2020 ESA Annual Meeting (August 3 - 6)

PS 53 Abstract - The effects of body-size dependent dispersal on stability of trophic metacommunities

Kurt Anderson, Department of Evolution, Ecology and Organismal Biology, University of California, Riverside, Riverside, CA and Ashkaan K. Fahimipour, National Oceanic and Atmospheric Administration, Santa Cruz, CA
Background/Question/Methods

Classic theory set the stage for decades of work examining the relationship between diversity and stability that continues today. An emerging theme from modern diversity/stability research is that non-random structure in real communities imparts stability. Two structural components receiving extensive attention are 1) allometric scaling of interaction rates, where larger species eat smaller ones and experience other rates dependent on body-size, and 2) dispersal among locally distinct communities. It is also known that movements of top predators can couple and stabilize local food webs. However, the full effects of dispersal variation among species on food web stability are unclear, especially when other structuring elements are related to body size. We examined how body-size scaling of dispersal rates influenced stability in model trophic metacommunities. Realistic food web topologies were paired with interaction strengths parameterized in terms of scaled biomass fluxes and non-linear function shape parameters using a generalized modeling framework. Interaction strengths followed standard allometric relationships. Communities varied spatially and were connected by dispersal to form trophic metacommunities whose stability could be examined using linear stability analysis. We asked whether body-size scaling of dispersal rates influenced metacommunity stability relative to dispersal that was either uniform or randomly varying among species.

Results/Conclusions

Linear stability varied dramatically over the million-plus food webs examined, depending on flux-scale parameters, shape parameters, and dispersal rates. We found that body-size scaling in dispersal generally had a strong stabilizing effect on trophic metacommunities, particularly when dispersal was highest in large-bodied top predators. Cases where species had random (non-allometric) variation in dispersal rates or other body-size/dispersal relationships showed less consistent stabilizing effects. Scale and shape parameters had effects on local stability of food webs that were consistent with previous studies. These locally stable food webs provided stability to the metacommunity when linked to unstable webs, and this effect was greatly enhanced when dispersal scaled positively with body-size.
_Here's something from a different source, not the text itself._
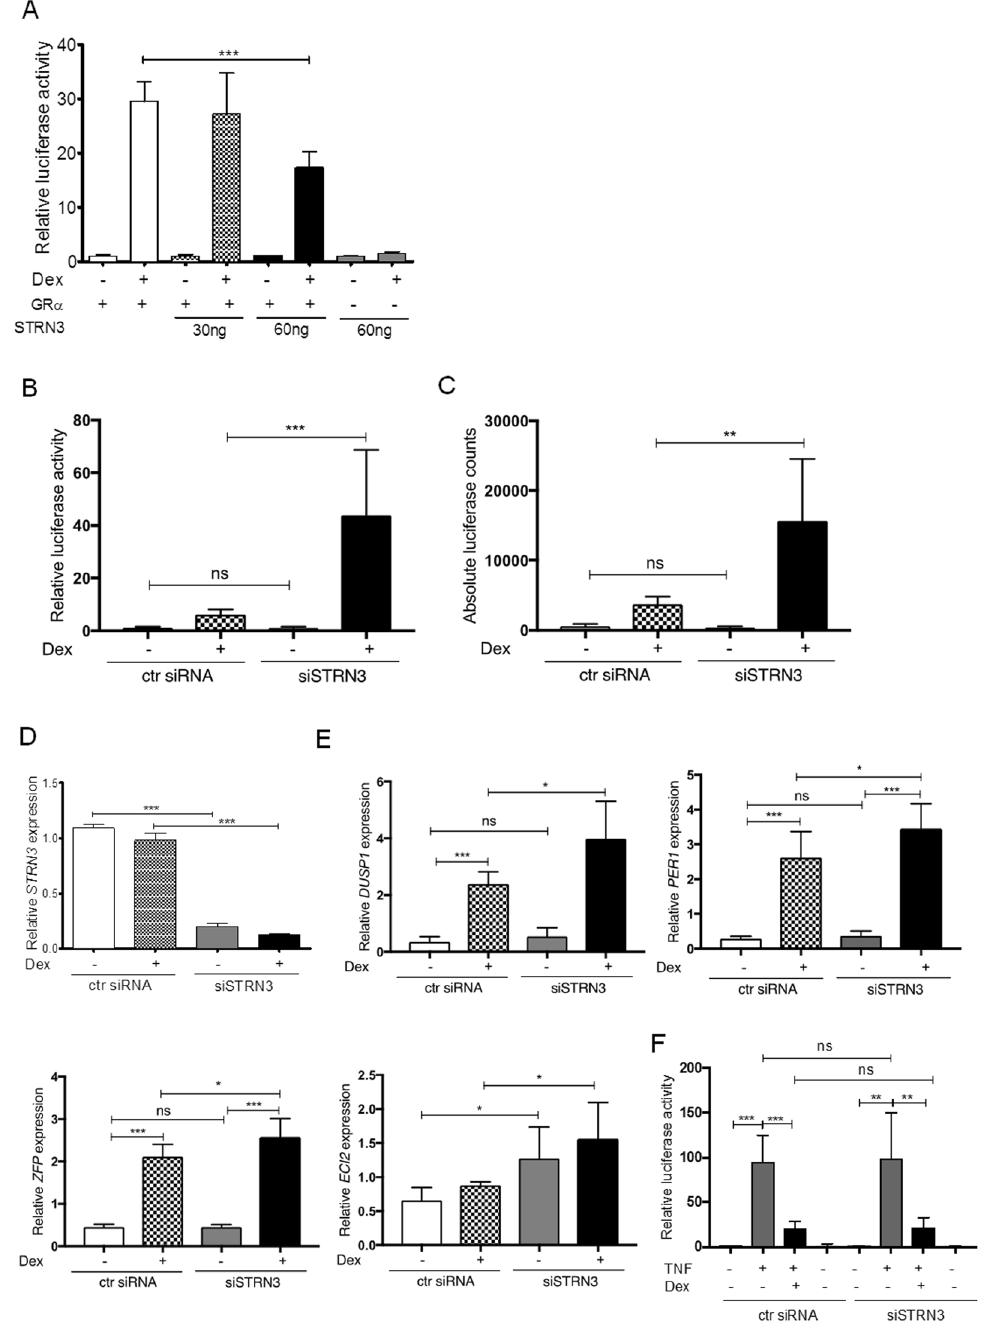
Figure 3. STRN3 is an inhibitor of GR trans-activation. ( A ) HEKT293T cells were transfected in 96-well plate with 30 ng of Flag-GR, 15 ng of GRE-luc and over-expression of STRN3, 30 ng and 60 ng, as indicated (or empty vector so that total transfected DNA is 110 ng). Cells were treated with 1 μ M Dex or vehicle, for 6 h. In the last two lanes, Flag-GR was not over-expressed. ( B ) A549 cells stably transfected with GRE-Luc reporter were transfected with 50 nM siRNA On Target plus (Dharmacon) for human STRN3. Cells were treated with 1 μ M Dex or vehicle for 24 h and processed for luciferase measurement. ( C ) Representation of the absolute luciferase values of graph in ( B ). ( D ) WT A549 cells were transfected with STRN3-specific siRNA or control siRNA (as in B and C ) and stimulated with 1 μ M Dex or vehicle for 6 h before lysis and RNA extraction. A549 cells treated as in ( B , C ) were processed for qPCR to determine the endogenous STRN3 levels and ( E ) the levels of the GR- dependent genes DUSP1, PER1, ZFP and ECI2. ( F ) A549 cells stably transfected with NF- κ B-Luc reporter are transfected with human STRN3-specific siRNA or control siRNA (as in B , C , E ). Cells are subsequently treated with vehicle or with 1000 U/ml of human TNF or pre-treated with 1000 U/ml of human TNF for 1 h followed by 1 μ M Dex for 6 h or with 1 μ M Dex alone for 6 h. All data are represented as fold change to the vehicle-treated condition. The graphs represent pooled data from three independent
Our results reinforce results previous modeling, namely that stability is promoted by 1) spatial heterogeneity in local food web interactions and 2) coupling of local food webs by top predators. Our results show that realistic patterns of dispersal rate variation among individual species enhance these effects. Our ongoing work is expanding to include competition/colonization trade-offs among trophically similar species and to different types of spatial network structures. We conclude that incorporating realistic patterns of dispersal variation is a crucial next step in understanding metacommunity stability.